A fault tolerant modulation scheme for a hybrid multilevel inverter in the event of open-switch fault

With ever-increasing renewable power penetration, the reliable operation of grid interfaced inverter is an important criterion. The availability of a grid-connected multi-level inverter is relied upon the correctness of identifying faulty switch, if any, during operation and implementation of a fault-tolerant modulation technique to run the inverter without tripping off even under faulty conditions. Although having a large number of switches in a multi-level inverter throws challenges for the detection and localization of faults, it is a boon because power can still flow through alternative paths. In pursuit of this objective, this paper utilizes a T-type based hybrid multi-level topology where certain faulty conditions are created. The proposed fault detection scheme begins with the fast identification of faulty phase, achieved by monitoring the absolute phase error variable derived from normalized phase currents.
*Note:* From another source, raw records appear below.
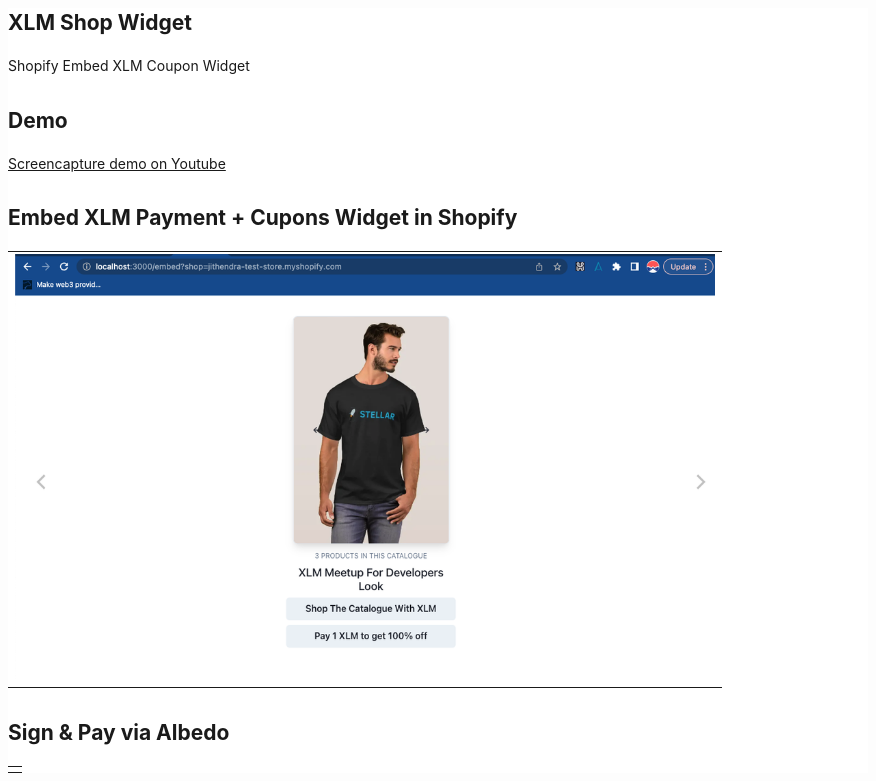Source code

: ## XLM Shop Widget

Shopify Embed XLM Coupon Widget

## Demo

[Screencapture demo on Youtube](https://www.youtube.com/watch?v=jPjiM3ktRNY)

## Embed XLM Payment + Cupons Widget in Shopify

<table>
<tr><td>
<img src='./public/slider.png' width=700/>
</td>
</tr>
</table>

## Sign & Pay via Albedo

<table>
<tr><td>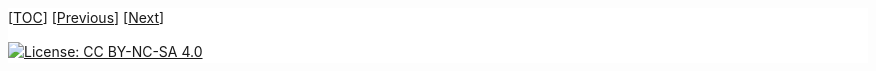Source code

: [[TOC](README.md "Table of Contents")]
[[Previous](intelligence.md "BitNode-5: Artificial Intelligence")]
[[Next](wolf.md "BitNode-8: Ghost of Wall Street")]

[![License: CC BY-NC-SA 4.0](https://img.shields.io/badge/License-CC%20BY--NC--SA%204.0-blue.svg)](http://creativecommons.org/licenses/by-nc-sa/4.0/)
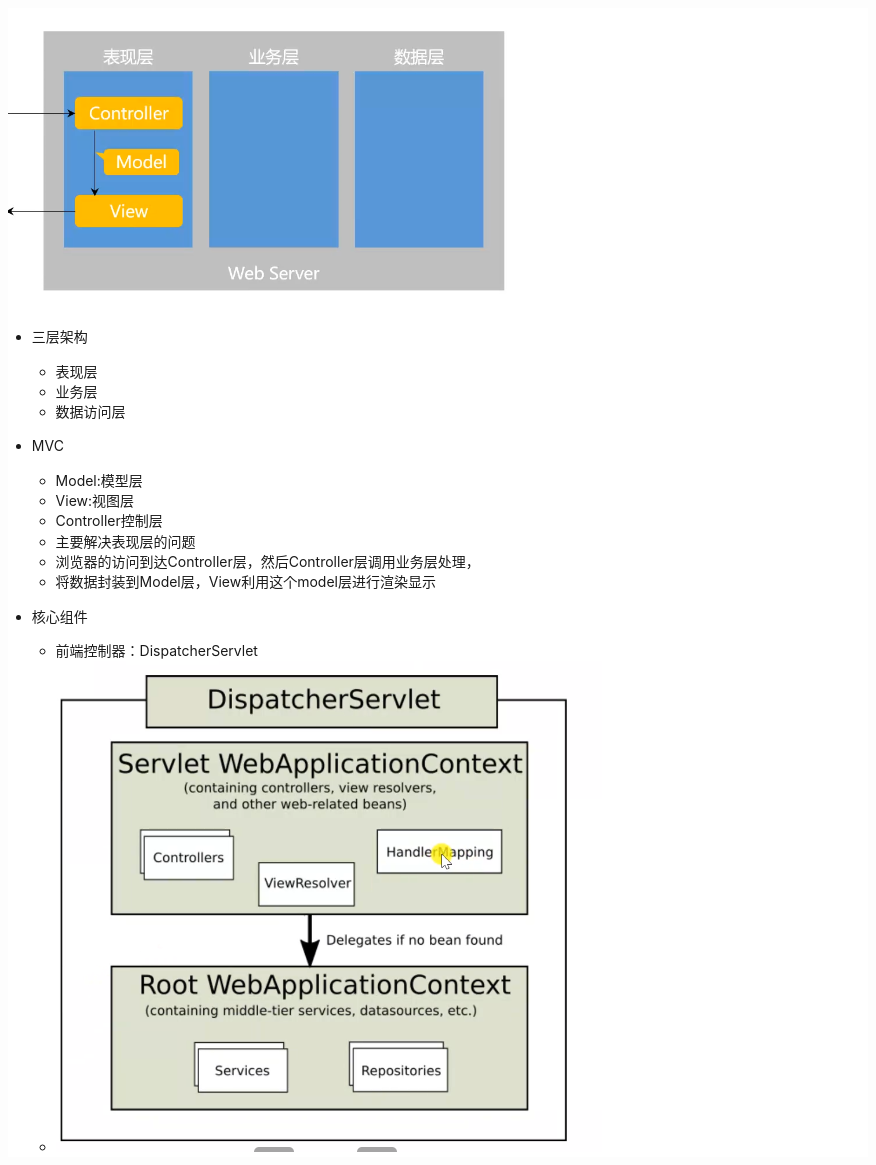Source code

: ![image-20220330152205250](Spring.assets/image-20220330152205250.png)

- 三层架构

  - 表现层
  - 业务层
  - 数据访问层

- MVC

  - Model:模型层
  - View:视图层
  - Controller控制层
  - 主要解决表现层的问题
  - 浏览器的访问到达Controller层，然后Controller层调用业务层处理，
  - 将数据封装到Model层，View利用这个model层进行渲染显示

- 核心组件

  - 前端控制器：DispatcherServlet
  - ![image-20220330152433375](Spring.assets/image-20220330152433375.png)
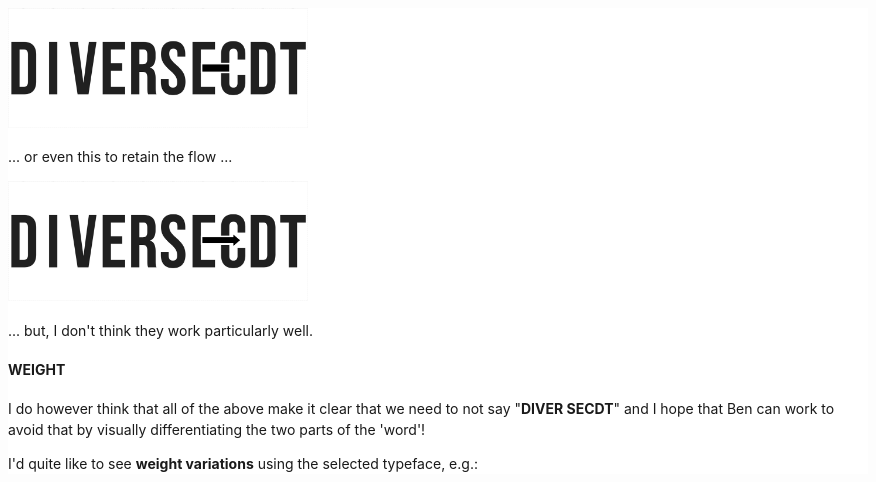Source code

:  <img src="./img/text/diverseCDT.text.04.png" width="300"/>

... or even this to retain the flow  ...

 <img src="./img/text/diverseCDT.text.05.png" width="300"/>

 ... but, I don't think they work particularly well.

#### WEIGHT

I do however think that all of the above make it clear that we need to not say "**DIVER SECDT**" and I hope that Ben can work to avoid that by visually differentiating the two parts of the 'word'!

I'd quite like to see **weight variations** using the selected typeface, e.g.:

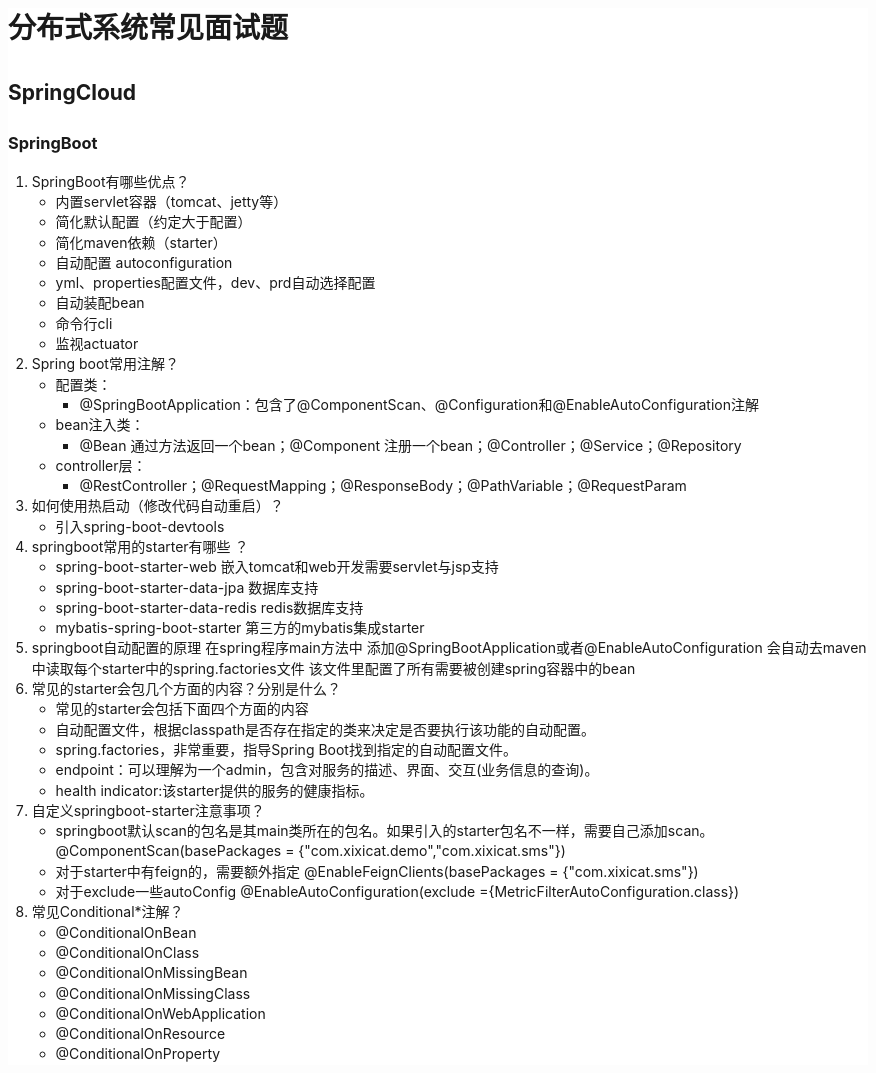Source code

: # 分布式系统常见面试题

## SpringCloud

### SpringBoot

1. SpringBoot有哪些优点？
   - 内置servlet容器（tomcat、jetty等）
   - 简化默认配置（约定大于配置）
   - 简化maven依赖（starter）
   - 自动配置 autoconfiguration
   - yml、properties配置文件，dev、prd自动选择配置
   - 自动装配bean
   - 命令行cli
   - 监视actuator 
2. Spring boot常用注解？
   - 配置类：
     - @SpringBootApplication：包含了@ComponentScan、@Configuration和@EnableAutoConfiguration注解
   - bean注入类：
     - @Bean 通过方法返回一个bean；@Component 注册一个bean；@Controller；@Service；@Repository
   - controller层：
     - @RestController；@RequestMapping；@ResponseBody；@PathVariable；@RequestParam
3. 如何使用热启动（修改代码自动重启）？
   - 引入spring-boot-devtools 
4. springboot常用的starter有哪些 ？
   - spring-boot-starter-web 嵌入tomcat和web开发需要servlet与jsp支持 
   - spring-boot-starter-data-jpa 数据库支持 
   - spring-boot-starter-data-redis redis数据库支持 
   - mybatis-spring-boot-starter 第三方的mybatis集成starter
5. springboot自动配置的原理 
   在spring程序main方法中 添加@SpringBootApplication或者@EnableAutoConfiguration 
   会自动去maven中读取每个starter中的spring.factories文件 该文件里配置了所有需要被创建spring容器中的bean
6. 常见的starter会包几个方面的内容？分别是什么？
   - 常见的starter会包括下面四个方面的内容 
   - 自动配置文件，根据classpath是否存在指定的类来决定是否要执行该功能的自动配置。 
   - spring.factories，非常重要，指导Spring Boot找到指定的自动配置文件。 
   - endpoint：可以理解为一个admin，包含对服务的描述、界面、交互(业务信息的查询)。 
   - health indicator:该starter提供的服务的健康指标。
7. 自定义springboot-starter注意事项？
   - springboot默认scan的包名是其main类所在的包名。如果引入的starter包名不一样，需要自己添加scan。 @ComponentScan(basePackages = {"com.xixicat.demo","com.xixicat.sms"}) 
   -  对于starter中有feign的，需要额外指定 @EnableFeignClients(basePackages = {"com.xixicat.sms"})
   -  对于exclude一些autoConfig @EnableAutoConfiguration(exclude ={MetricFilterAutoConfiguration.class})
8. 常见Conditional*注解？
   - @ConditionalOnBean
   - @ConditionalOnClass
   - @ConditionalOnMissingBean
   - @ConditionalOnMissingClass
   - @ConditionalOnWebApplication
   - @ConditionalOnResource
   - @ConditionalOnProperty
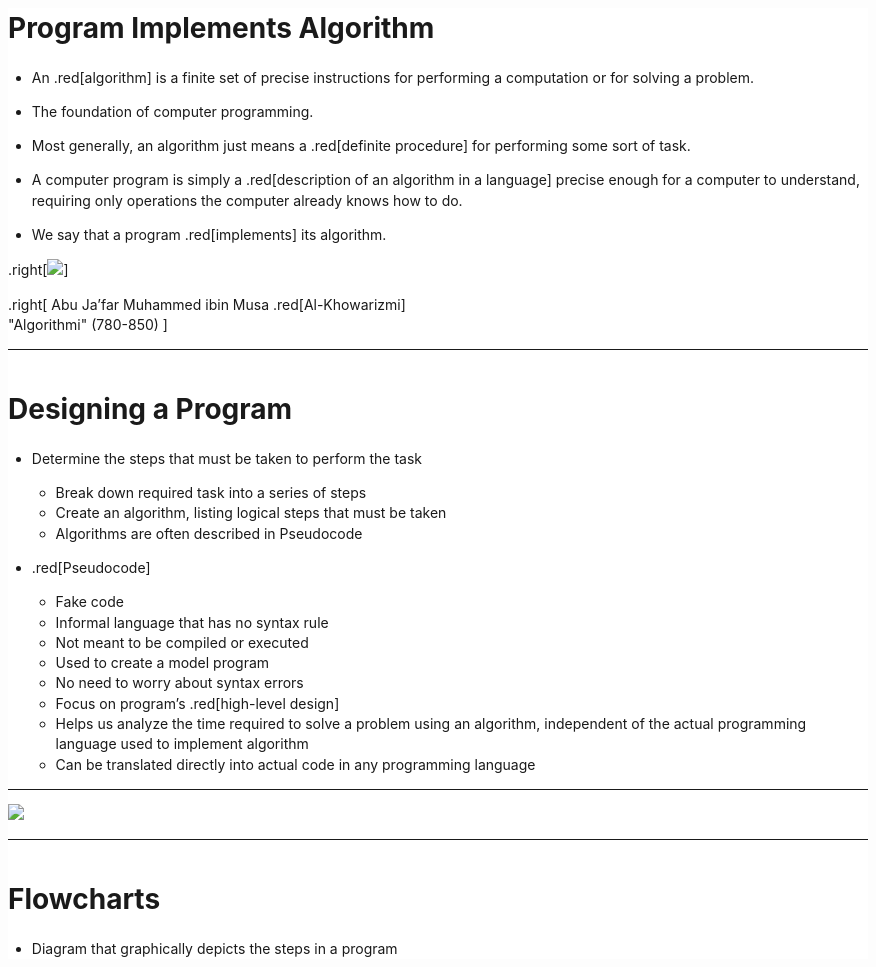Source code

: # Program Implements Algorithm

 
* An .red[algorithm] is a finite set of precise instructions for performing a computation or for solving a problem.

* The foundation of computer programming.
* Most generally, an algorithm just means a .red[definite procedure] for performing some sort of task.
* A computer program is simply a .red[description of an algorithm in a language] precise enough for a computer to understand, requiring only operations the computer already knows how to do.
* We say that a program .red[implements] its algorithm.

  
.right[<img src="https://www.researchgate.net/profile/Jorge_Fernandez25/publication/326357560/figure/fig13/AS:647700987011079@1531435357496/Abu-Jafar-Muhammad-ibn-Musa-al-Khwarizmi.png" width=100>]

.right[
Abu Ja’far Muhammed ibin Musa .red[Al-Khowarizmi]  
"Algorithmi"
(780-850)
]

---

# Designing a Program

* Determine the steps that must be taken to perform the task
    * Break down required task into a series of steps
    * Create an algorithm, listing logical steps that must be taken
    * Algorithms are often described in Pseudocode


* .red[Pseudocode]
   * Fake code
   * Informal language that has no syntax rule 
   * Not meant to be compiled or executed
   * Used to create a model program
   * No need to worry about syntax errors
   * Focus on program’s .red[high-level design]
   * Helps us analyze the time required to solve a problem using an algorithm, independent of the actual programming language used to implement algorithm 
   * Can be translated directly into actual code in any programming language

---
<img src="https://user-images.githubusercontent.com/39995503/91539385-2f669c80-e954-11ea-91d0-a25b216a895d.png" width=600>

---

# Flowcharts

* Diagram that graphically depicts the steps in a program
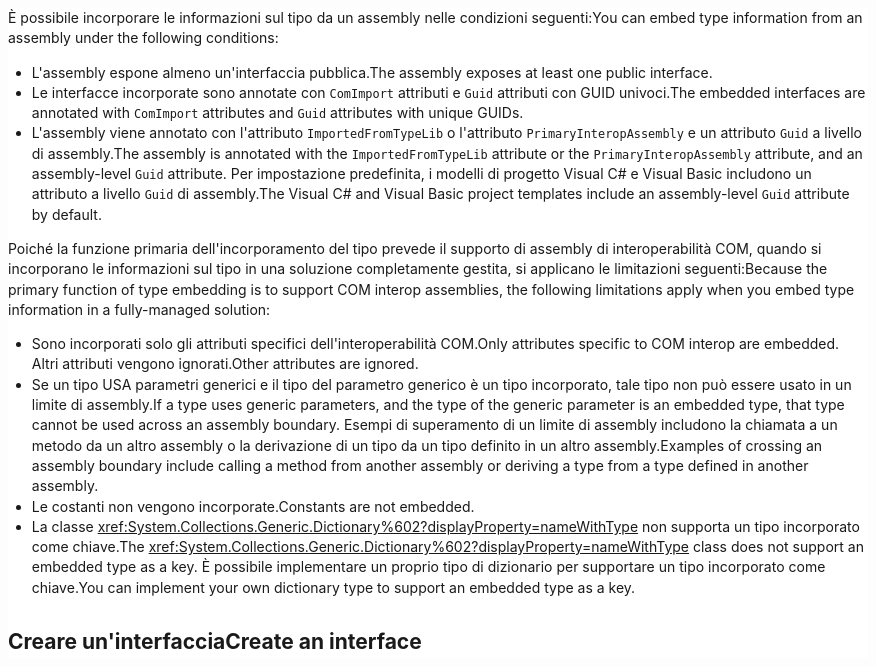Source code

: <span data-ttu-id="a0856-123">È possibile incorporare le informazioni sul tipo da un assembly nelle condizioni seguenti:</span><span class="sxs-lookup"><span data-stu-id="a0856-123">You can embed type information from an assembly under the following conditions:</span></span>

- <span data-ttu-id="a0856-124">L'assembly espone almeno un'interfaccia pubblica.</span><span class="sxs-lookup"><span data-stu-id="a0856-124">The assembly exposes at least one public interface.</span></span>
- <span data-ttu-id="a0856-125">Le interfacce incorporate sono annotate con `ComImport` attributi e `Guid` attributi con GUID univoci.</span><span class="sxs-lookup"><span data-stu-id="a0856-125">The embedded interfaces are annotated with `ComImport` attributes and `Guid` attributes with unique GUIDs.</span></span>
- <span data-ttu-id="a0856-126">L'assembly viene annotato con l'attributo `ImportedFromTypeLib` o l'attributo `PrimaryInteropAssembly` e un attributo `Guid` a livello di assembly.</span><span class="sxs-lookup"><span data-stu-id="a0856-126">The assembly is annotated with the `ImportedFromTypeLib` attribute or the `PrimaryInteropAssembly` attribute, and an assembly-level `Guid` attribute.</span></span> <span data-ttu-id="a0856-127">Per impostazione predefinita, i modelli di progetto Visual C# e Visual Basic includono un attributo a livello `Guid` di assembly.</span><span class="sxs-lookup"><span data-stu-id="a0856-127">The Visual C# and Visual Basic project templates include an assembly-level `Guid` attribute by default.</span></span>

<span data-ttu-id="a0856-128">Poiché la funzione primaria dell'incorporamento del tipo prevede il supporto di assembly di interoperabilità COM, quando si incorporano le informazioni sul tipo in una soluzione completamente gestita, si applicano le limitazioni seguenti:</span><span class="sxs-lookup"><span data-stu-id="a0856-128">Because the primary function of type embedding is to support COM interop assemblies, the following limitations apply when you embed type information in a fully-managed solution:</span></span>

- <span data-ttu-id="a0856-129">Sono incorporati solo gli attributi specifici dell'interoperabilità COM.</span><span class="sxs-lookup"><span data-stu-id="a0856-129">Only attributes specific to COM interop are embedded.</span></span> <span data-ttu-id="a0856-130">Altri attributi vengono ignorati.</span><span class="sxs-lookup"><span data-stu-id="a0856-130">Other attributes are ignored.</span></span>
- <span data-ttu-id="a0856-131">Se un tipo USA parametri generici e il tipo del parametro generico è un tipo incorporato, tale tipo non può essere usato in un limite di assembly.</span><span class="sxs-lookup"><span data-stu-id="a0856-131">If a type uses generic parameters, and the type of the generic parameter is an embedded type, that type cannot be used across an assembly boundary.</span></span> <span data-ttu-id="a0856-132">Esempi di superamento di un limite di assembly includono la chiamata a un metodo da un altro assembly o la derivazione di un tipo da un tipo definito in un altro assembly.</span><span class="sxs-lookup"><span data-stu-id="a0856-132">Examples of crossing an assembly boundary include calling a method from another assembly or deriving a type from a type defined in another assembly.</span></span>
- <span data-ttu-id="a0856-133">Le costanti non vengono incorporate.</span><span class="sxs-lookup"><span data-stu-id="a0856-133">Constants are not embedded.</span></span>
- <span data-ttu-id="a0856-134">La classe <xref:System.Collections.Generic.Dictionary%602?displayProperty=nameWithType> non supporta un tipo incorporato come chiave.</span><span class="sxs-lookup"><span data-stu-id="a0856-134">The <xref:System.Collections.Generic.Dictionary%602?displayProperty=nameWithType> class does not support an embedded type as a key.</span></span> <span data-ttu-id="a0856-135">È possibile implementare un proprio tipo di dizionario per supportare un tipo incorporato come chiave.</span><span class="sxs-lookup"><span data-stu-id="a0856-135">You can implement your own dictionary type to support an embedded type as a key.</span></span>

## <a name="create-an-interface"></a><span data-ttu-id="a0856-136">Creare un'interfaccia</span><span class="sxs-lookup"><span data-stu-id="a0856-136">Create an interface</span></span>
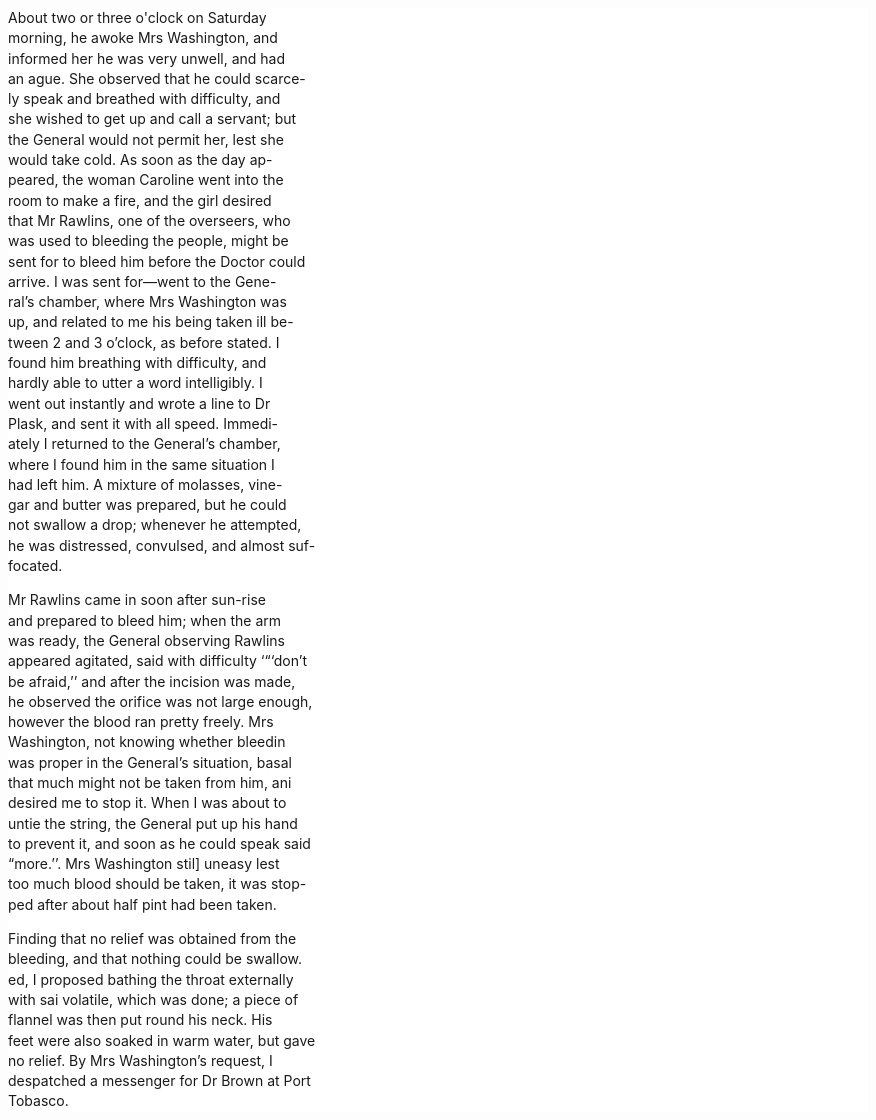   
About two or three o&#x27;clock on Saturday  
morning, he awoke Mrs Washington, and  
informed her he was very unwell, and had  
an ague. She observed that he could scarce-  
ly speak and breathed with difficulty, and  
she wished to get up and call a servant; but  
the General would not permit her, lest she  
would take cold. As soon as the day ap-  
peared, the woman Caroline went into the  
room to make a fire, and the girl desired  
that Mr Rawlins, one of the overseers, who  
was used to bleeding the people, might be  
sent for to bleed him before the Doctor could  
arrive. I was sent for—went to the Gene-  
ral’s chamber, where Mrs Washington was  
up, and related to me his being taken ill be-  
tween 2 and 3 o’clock, as before stated. I  
found him breathing with difficulty, and  
hardly able to utter a word intelligibly. I  
went out instantly and wrote a line to Dr  
Plask, and sent it with all speed. Immedi-  
ately I returned to the General’s chamber,  
where I found him in the same situation I  
had left him. A mixture of molasses, vine-  
gar and butter was prepared, but he could  
not swallow a drop; whenever he attempted,  
he was distressed, convulsed, and almost suf-  
focated.  
  
Mr Rawlins came in soon after sun-rise  
and prepared to bleed him; when the arm  
was ready, the General observing Rawlins  
appeared agitated, said with difficulty ‘“‘don’t  
be afraid,’’ and after the incision was made,  
he observed the orifice was not large enough,  
however the blood ran pretty freely. Mrs  
Washington, not knowing whether bleedin  
was proper in the General’s situation, basal  
that much might not be taken from him, ani  
desired me to stop it. When I was about to  
untie the string, the General put up his hand  
to prevent it, and soon as he could speak said  
“more.’’. Mrs Washington stil] uneasy lest  
too much blood should be taken, it was stop-  
ped after about half pint had been taken.  
  
Finding that no relief was obtained from the  
bleeding, and that nothing could be swallow.  
ed, I proposed bathing the throat externally  
with sai volatile, which was done; a piece of  
flannel was then put round his neck. His  
feet were also soaked in warm water, but gave  
no relief. By Mrs Washington’s request, I  
despatched a messenger for Dr Brown at Port  
Tobasco.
Subsequently, the localization of faulty switch is fulfilled by intricate analysis of several current and voltage measurements. Notably, the proposed scheme does not need additional sensors to carry out all of these, where finally, a carrier-based fault tolerant scheme is devised to encounter open switch faults. The effectiveness and feasibility of the proposed scheme are evaluated by simulation studies followed by experiments on a seven-level inverter prototype.